L’OIT examine les cas de violations des droits par pays

La réunion régulière de la Commission de l’application des normes de la Conférence a procédé à l’examen des engagements des États membres de l’OIT en matière de protection sociale, une question prioritaire à l’heure où trois quarts de la population mondiale est inadéquatement ou pas du tout protégée.

La Commission a également examiné le respect des Conventions de l’OIT par les gouvernements. Les discussions ont porté sur 24 pays figurant parmi les pires contrevenants, dont la Turquie, le Brésil, l’Inde, le Kazakhstan, Fidji, le Zimbabwe et les Philippines, où le gouvernement du président Rodrigo Duterte s’est rendu complice de l’impunité accordée aux auteurs de violences à l’encontre de syndicalistes, qui sont parfois allées jusqu’au meurtre.

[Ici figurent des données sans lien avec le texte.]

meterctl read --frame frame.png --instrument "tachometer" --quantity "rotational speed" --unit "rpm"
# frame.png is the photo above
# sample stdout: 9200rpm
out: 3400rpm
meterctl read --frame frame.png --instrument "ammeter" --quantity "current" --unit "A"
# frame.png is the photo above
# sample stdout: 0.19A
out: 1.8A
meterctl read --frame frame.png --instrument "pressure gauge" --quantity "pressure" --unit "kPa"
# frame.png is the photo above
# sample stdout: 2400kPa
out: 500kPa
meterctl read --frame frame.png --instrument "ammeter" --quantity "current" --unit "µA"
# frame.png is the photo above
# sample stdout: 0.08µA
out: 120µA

Un message pour les cent prochaines années

« La Conférence du centenaire a rappelé au monde toute l’importance que revêt l’Organisation internationale du travail, la plus ancienne et la plus significative de toutes les institutions multilatérales. Elle protège les plus vulnérables et garantit les droits des travailleurs. À l’heure où l’inégalité des revenus atteint des pics historiques et où l’espace démocratique se contracte, en cette ère de colère où les sociétés multinationales ont trop de pouvoir et les gens trop peu, l’OIT est un rempart contre la transformation du travail en une marchandise bradée sans aucune considération pour la dignité humaine », a déclaré Mme Burrow.